La Petite Fille dans le couloir
Girl in the Hallway
Un homme témoigne des circonstances qui entourent la disparition d'une enfant et porte avec difficulté le lourd poids de son silence et de son inaction.
« Girl in the Hallway » est l’adaptation cinématographique d’une performance de Jamie DeWolf, acteur, réalisateur et écrivain américain participant régulièrement à l’émission radiophonique “Snap Judgment”. Le principe de ce show de la NPR (National Public Radio) est de créer une ambiance dramatique en mélangeant des histoires documentaires criminelles avec de la musique. La réalisatrice canadienne Valerie Barnhart a créé à partir du slam de DeWolf une animation expérimentale des dessins que lui a inspirés l’affaire Xiana Fairchild, fait divers tragique et traumatique.

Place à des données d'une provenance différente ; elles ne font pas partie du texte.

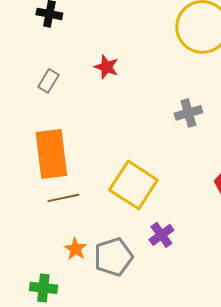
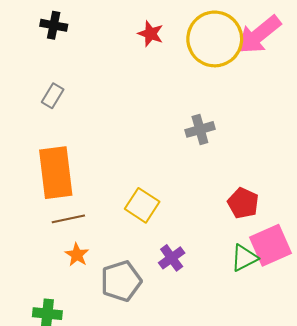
red star: (106, 67) -> (151, 34), moved
yellow square: (133, 185) -> (142, 205), size x0.7
orange star: (75, 249) -> (77, 255), moved

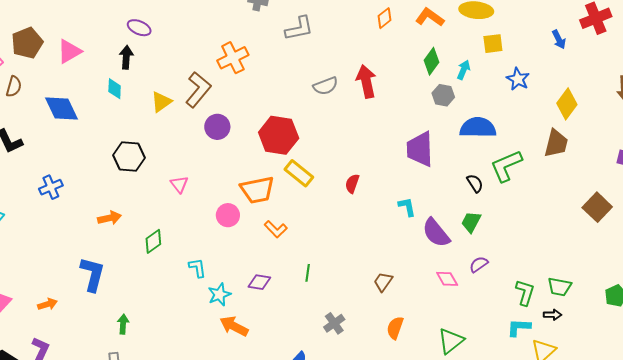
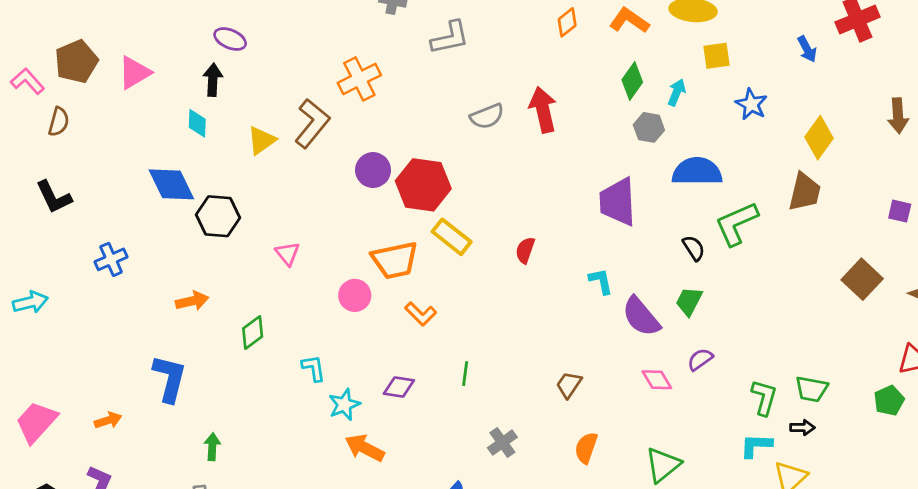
blue diamond: (61, 109) -> (171, 184), moved
purple circle: (217, 127) -> (373, 170), moved

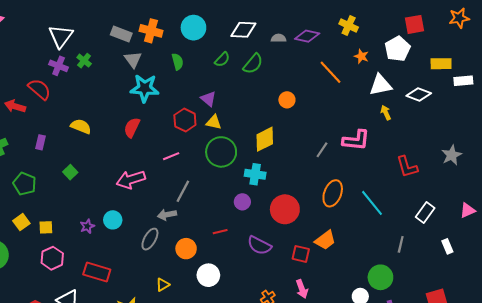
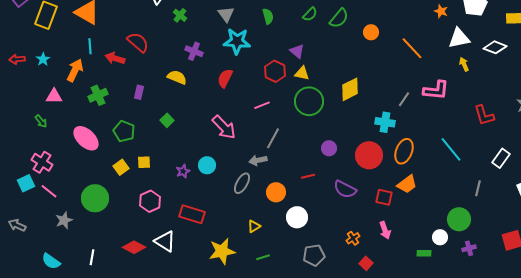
purple cross: (59, 66) -> (194, 51), moved
orange line: (331, 72) -> (412, 48), moved
orange circle: (287, 100) -> (371, 32), moved
cyan cross: (255, 174) -> (385, 122), moved
pink arrow: (131, 180) -> (224, 127), turned -116
orange ellipse: (333, 193) -> (404, 151), moved
yellow square: (46, 227) -> (144, 162), moved

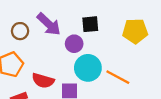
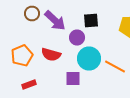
brown circle: (20, 31) -> (32, 14), moved
red semicircle: (43, 81) -> (51, 54), moved

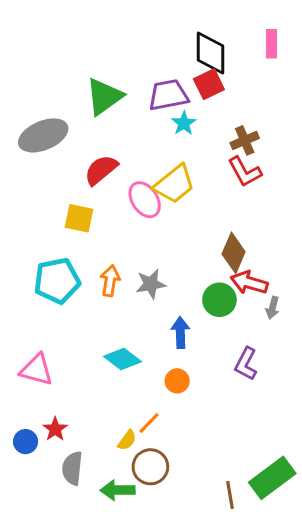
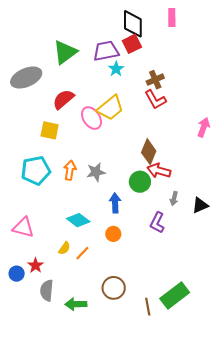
gray arrow: (273, 308) -> (174, 198), moved
orange line: (149, 423) -> (82, 253), moved
yellow semicircle: (127, 440) -> (64, 248), moved
brown circle: (150, 467) -> (114, 288), moved

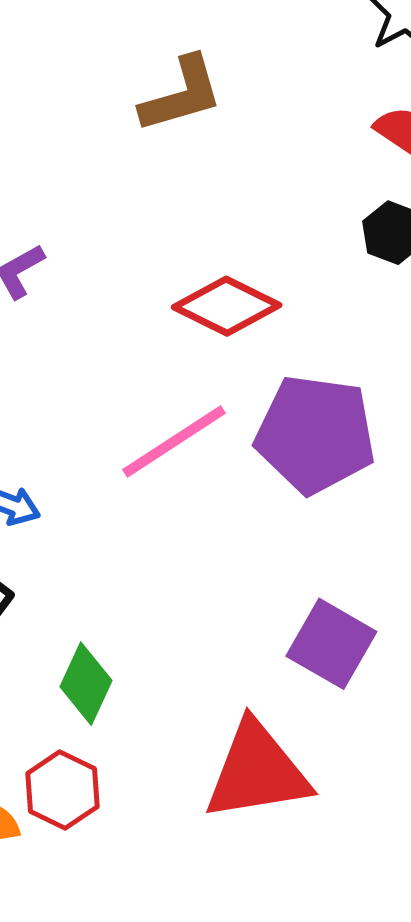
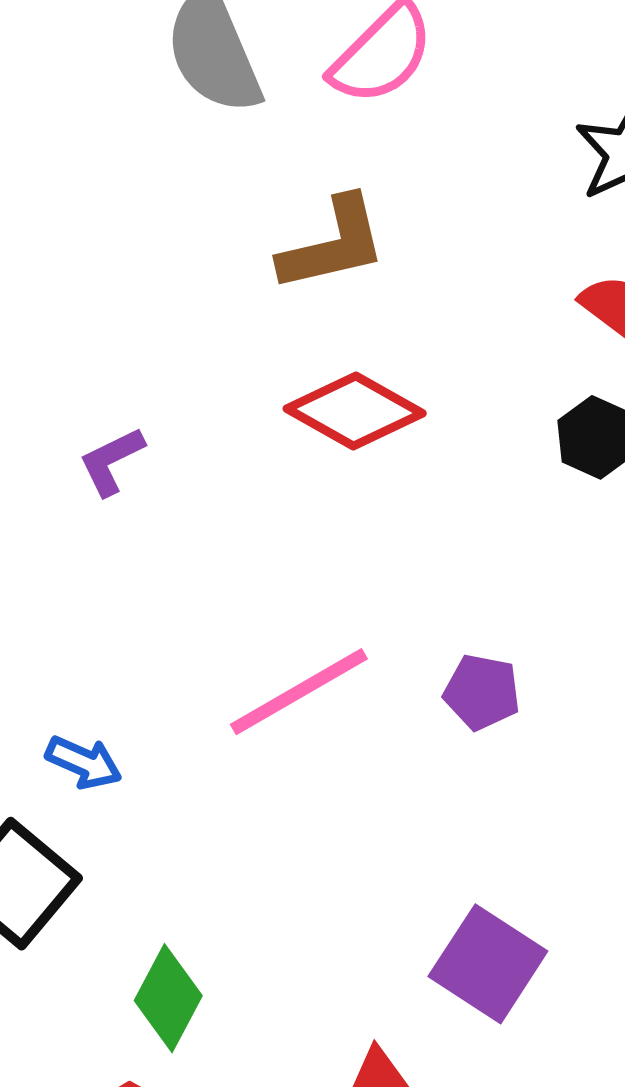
red diamond: (227, 306) -> (355, 411), moved
purple pentagon: (315, 434) -> (482, 692), size x0.5

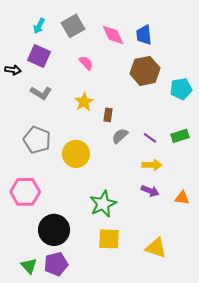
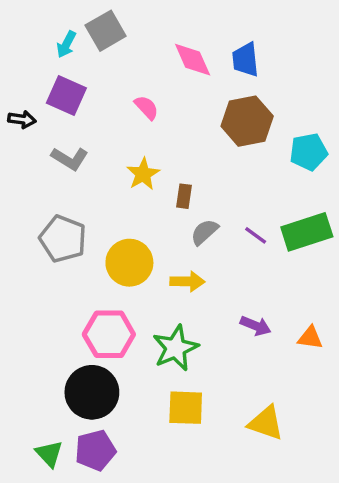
gray square: (73, 26) -> (106, 31), moved
green rectangle: (180, 136) -> (307, 232), size x1.6
yellow arrow: (152, 165) -> (187, 281), moved
pink hexagon: (25, 192) -> (109, 334), moved

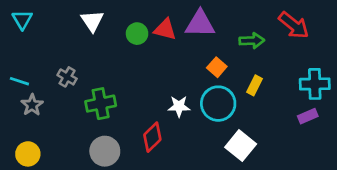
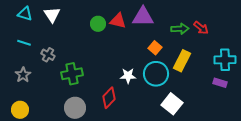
cyan triangle: (22, 20) -> (25, 14), moved, turned -42
white triangle: (92, 21) -> (52, 15), moved
red arrow: (294, 25) -> (201, 28), moved, size x0.7
cyan line: (19, 81) -> (24, 43), moved
yellow rectangle: (255, 85) -> (182, 61), size x1.5
purple rectangle: (308, 116) -> (220, 83), turned 40

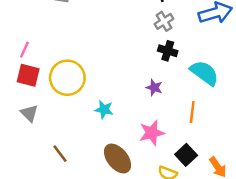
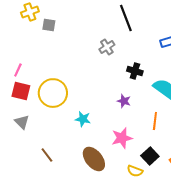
gray cross: (164, 21) -> (107, 47), moved

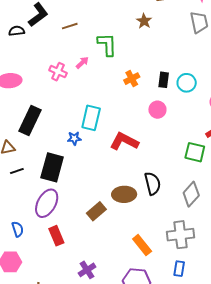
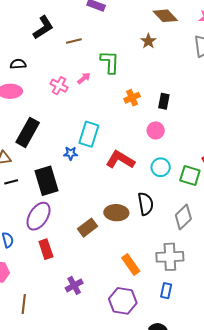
black semicircle: (17, 31) -> (18, 64), moved
cyan circle: (187, 83) -> (161, 167), moved
black rectangle: (52, 167) -> (46, 181), turned -36

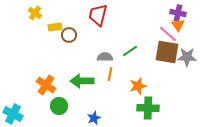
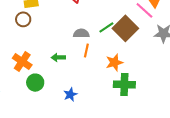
brown circle: (69, 35) -> (23, 19), moved
brown square: (167, 52) -> (125, 28), moved, turned 35
green arrow: (82, 81) -> (58, 57), size x0.6

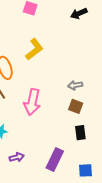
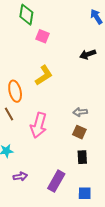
black arrow: (79, 13) -> (88, 54), moved

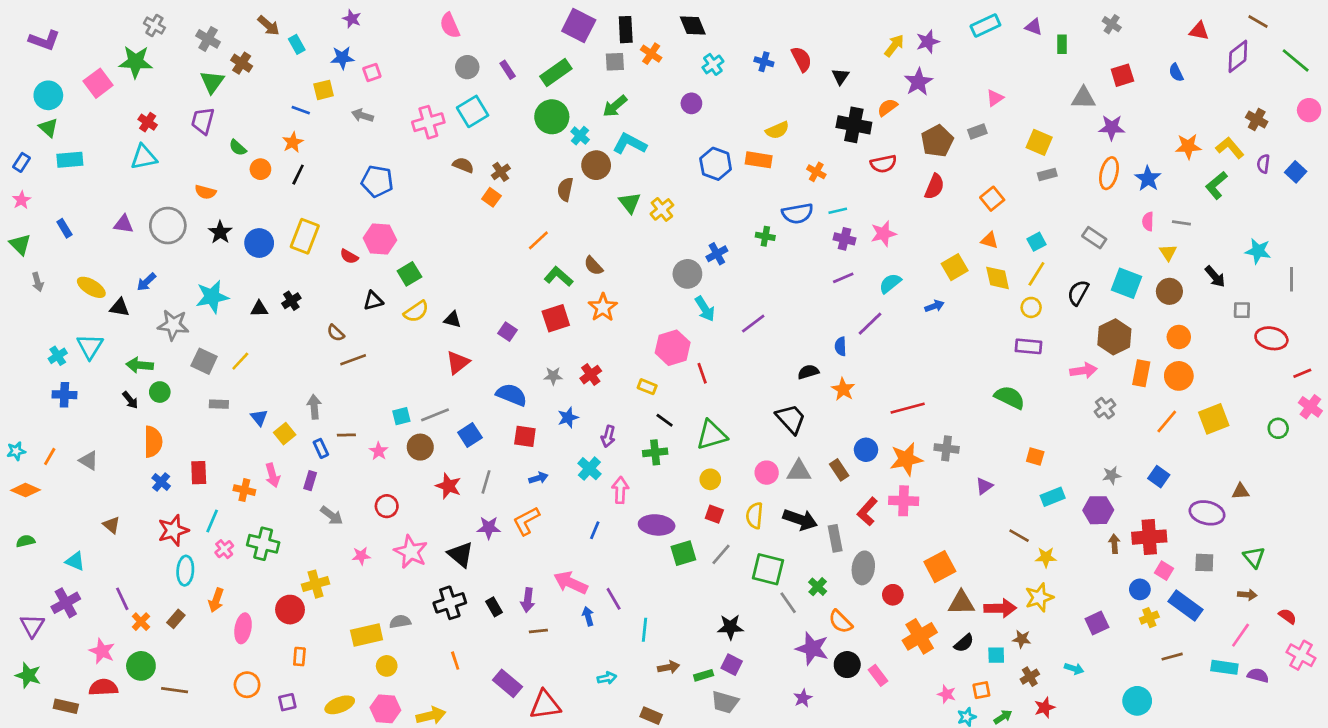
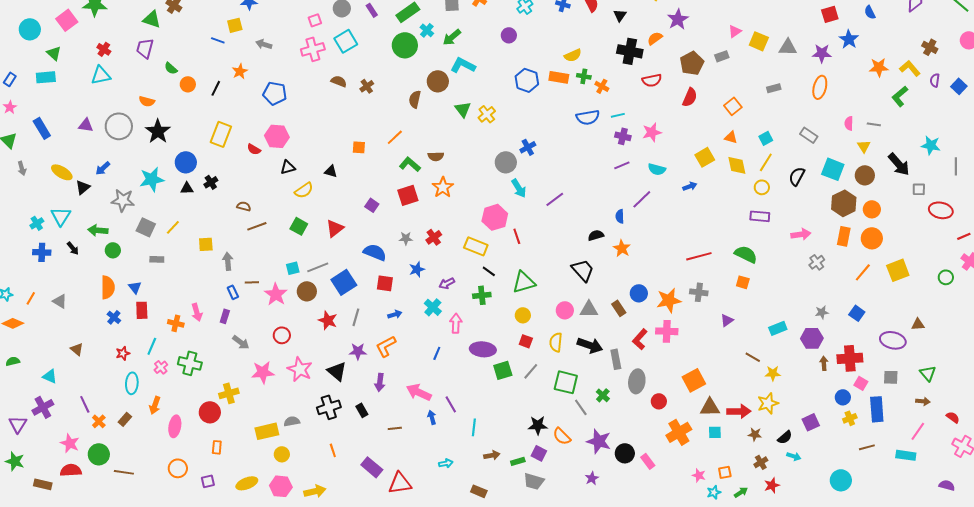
pink square: (372, 72) -> (315, 20), moved
green triangle: (212, 82) -> (152, 19), turned -48
gray triangle: (1083, 98) -> (788, 47), moved
green triangle: (48, 128) -> (54, 53), moved
cyan cross: (580, 136) -> (427, 30), moved
orange star: (293, 142) -> (240, 71), moved
yellow square: (1039, 142) -> (759, 41), moved
blue star: (1148, 179) -> (849, 39), moved
orange square: (491, 197) -> (359, 147), moved, turned -32
blue rectangle: (64, 228) -> (42, 128), size x1.5
black star: (220, 232) -> (158, 131), size x1.4
green cross: (765, 236) -> (584, 76), moved
blue circle: (259, 243) -> (186, 162), moved
brown semicircle: (593, 266) -> (436, 156), turned -49
green square: (409, 274) -> (299, 226), moved, turned -30
black arrow: (1215, 277) -> (899, 164), size x1.4
cyan semicircle: (890, 283) -> (657, 169), turned -126
black triangle: (373, 301) -> (288, 167), moved
black triangle: (119, 307) -> (83, 187), turned -49
black triangle: (452, 320) -> (331, 171), moved
brown semicircle: (336, 333) -> (244, 206), turned 152
brown hexagon: (1114, 337) -> (844, 203), moved
yellow rectangle: (647, 387) -> (476, 246), size x1.6
black arrow: (130, 400) -> (73, 248), moved
red line: (908, 408) -> (699, 256), moved
blue triangle: (259, 418) -> (135, 287), moved
yellow square: (285, 434) -> (206, 244), moved, turned 35
blue square: (470, 435) -> (344, 282), size x1.4
purple arrow: (608, 436) -> (447, 283), turned 49
pink star: (379, 451) -> (276, 294), size x1.6
orange square: (1035, 456) -> (743, 282), moved
red star: (173, 530) -> (123, 353), size x0.6
pink star: (361, 556) -> (263, 372), size x1.6
purple arrow: (528, 600) -> (380, 382), moved
blue rectangle: (1186, 606) -> (877, 409), turned 50
orange semicircle: (840, 622) -> (562, 436), moved
black semicircle: (964, 643) -> (785, 437), moved
cyan square: (996, 655) -> (715, 432), moved
purple semicircle: (1258, 675) -> (947, 485), moved

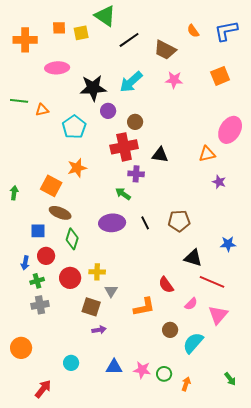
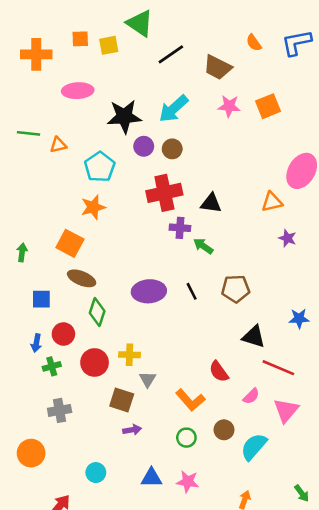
orange square: (220, 76) -> (268, 106), moved
brown circle: (135, 122) -> (172, 149), moved
orange star: (77, 168) -> (93, 207), moved
green arrow: (123, 194) -> (203, 246), moved
blue square: (38, 231) -> (41, 299), moved
gray cross: (40, 305) -> (60, 410), moved
orange L-shape: (144, 307) -> (190, 400), turned 60
green circle: (164, 374) -> (186, 438), moved

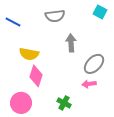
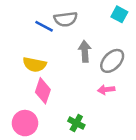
blue line: (13, 22) -> (44, 26), moved
gray ellipse: (94, 64) -> (112, 61), moved
pink arrow: (89, 84) -> (106, 90), moved

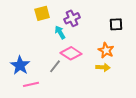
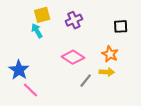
cyan arrow: (60, 32) -> (37, 31), moved
gray line: (55, 66) -> (86, 81), moved
pink line: (31, 84) -> (31, 90), turned 56

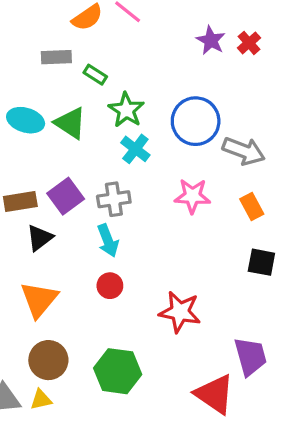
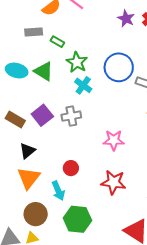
pink star: (192, 196) -> (114, 140), moved
brown rectangle: (20, 202) -> (15, 119), turned 42
black triangle: (40, 238) -> (27, 151), moved
cyan arrow: (108, 241) -> (58, 191), moved

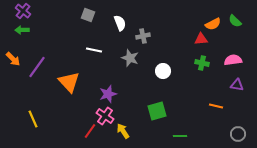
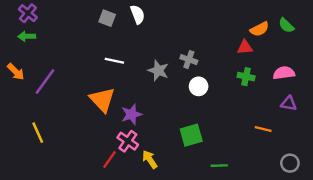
white semicircle: (120, 23) -> (138, 14), moved
gray cross: (143, 36) -> (189, 60), moved, turned 32
orange triangle: (69, 82) -> (102, 100), moved
yellow line: (33, 119) -> (38, 133), moved

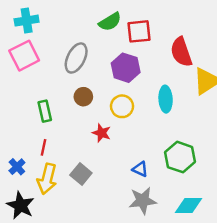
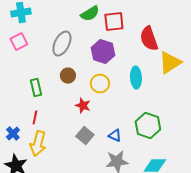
pink square: (24, 56) -> (19, 42), size x0.7
gray square: (81, 174) -> (85, 136), moved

C’est l’histoire d’un père qui refusait de parler à sa fille du Petit Chaperon rouge car elle lui rappelait un souvenir morbide. Le quartier de Vallejo (Californie) où vivait DeWolf à vingt ans était plutôt inquiétant. Les dessins reflètent la misère des lieux décrits : sales, bruyants, peuplés d’êtres nocturnes patibulaires. En utilisant différents supports et outils graphiques (papiers découpés, journaux, craie...), la cinéaste met en scène une atmosphère lugubre en noir et blanc ponctuée de quelques touches de rouge. Dans ce taudis vivait une petite fille, Xiana Fairchild, née en prison d’une mère dealeuse et consommatrice de méthamphétamine. Xiana était livrée à elle-même dans le hall de l'immeuble. Il y a des lieux où l’insouciance de l’enfance ne transperce pas les ombres. Elle a disparu le 2 décembre 1999 sans que personne de sa famille, ni ses voisins, ni les services sociaux n’aient rien fait pour la protéger et son cadavre a été retrouvé plusieurs mois plus tard.
Dans une époque où les violences infligées aux enfants ne diminuent pas, cette dénonciation du silence et de l’inaction est un appel à réagir et à agir. Le film se fait aussi l’interprète du mouvement nativelivematters, très implanté au Canada, en rendant hommage aux MMIWG, les “Missing and Murdered Indigenous Women and Girls”. Ce conte de fées animé digne de nos pires cauchemars n’est pourtant pas nihiliste car l’histoire s’accompagne d’une morale, un avertissement donné à chaque adulte parent ou voisin d’enfants: quand les loups rôdent dans la cité, il vaut mieux ouvrir sa porte aux Petits Chaperons rouges, sinon le monde se transformera en grand gouffre noir et silencieux.